Use utf8mb4 with a sensible collation (e.g. utf8mb4_unicode_ci) so emoji and all Unicode store correctly—legacy utf8 is incomplete.
Database and table defaults
CREATE DATABASE practice
CHARACTER SET utf8mb4
COLLATE utf8mb4_unicode_ci;
CREATE TABLE users (
email VARCHAR(255) NOT NULL,
display_name VARCHAR(255) NOT NULL
) CHARACTER SET utf8mb4 COLLATE utf8mb4_unicode_ci;Practice: Run on database practice in mysql client.
Collation affects sorting
_ci collations are case-insensitive for equality—pick explicitly for indexes and UNIQUE constraints.
Connection charset
Set client charset in PDO/Laravel so bytes on the wire match table definition—mojibake is a common production bug.

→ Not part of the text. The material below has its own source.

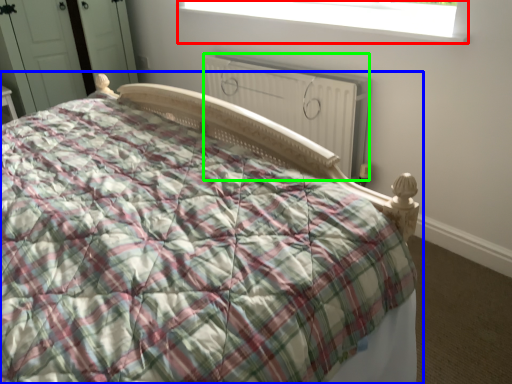
Question: Which object is the farthest from window (highlighted by a red box)? Choose among these: bed (highlighted by a blue box) or radiator (highlighted by a green box).

Choices:
 (A) bed
 (B) radiator

Answer: (A)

Important interview questions and answers
- Q: utf8 vs utf8mb4?
A: utf8 in MySQL is 3-byte subset; utf8mb4 is full Unicode. - Q: Collation on email UNIQUE?

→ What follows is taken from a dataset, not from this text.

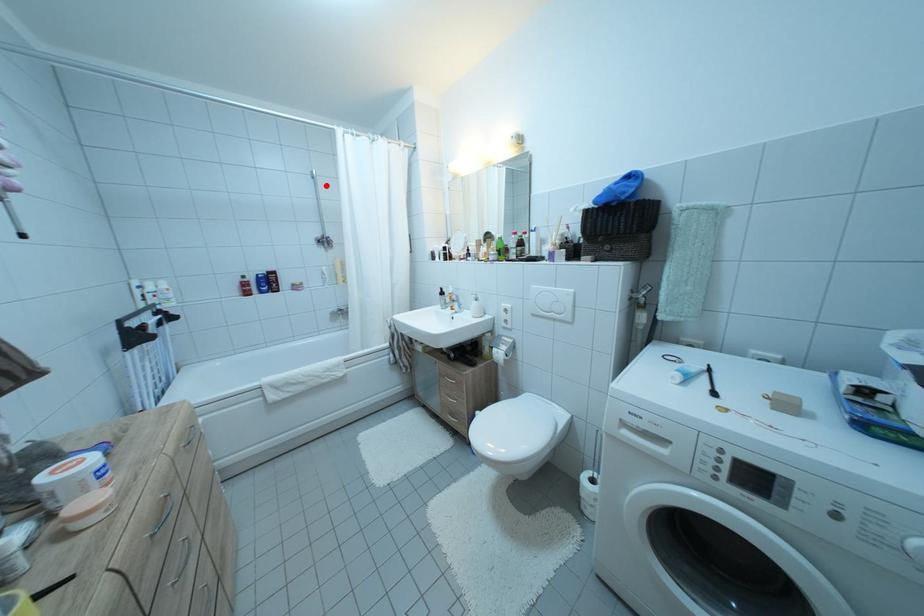
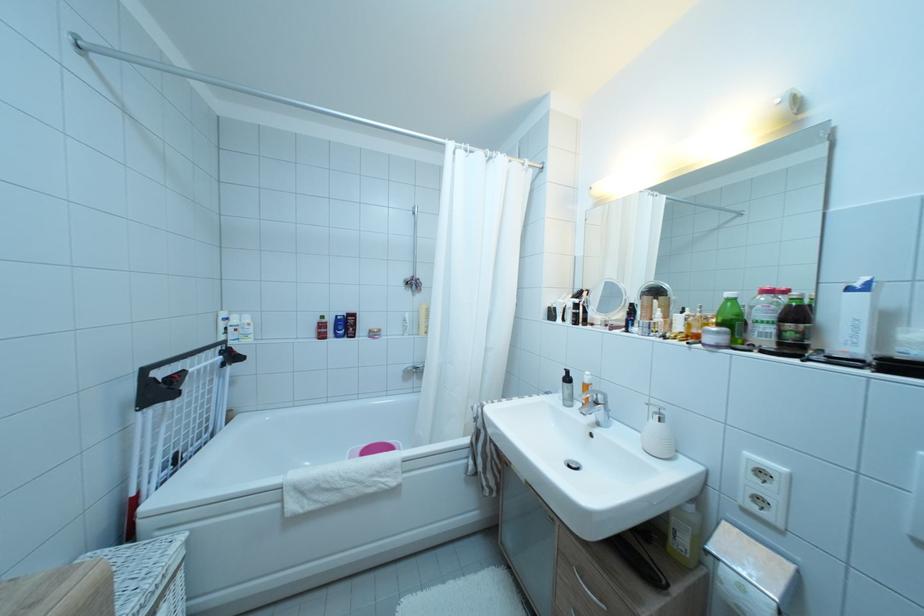
In the second image, find the point that corresponds to the highlighted location in the first image.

A: Case sensitivity depends on collation—test login lookups.
Self-check
- Why utf8mb4 for new projects?
- What does COLLATE control?
Tip: Emoji test: insert 🎉 and verify round-trip in app.
Interview prep
- utf8 trap?
MySQL utf8 is 3-byte—utf8mb4 is full Unicode.
- Collation?
Defines sort/compare rules including case sensitivity.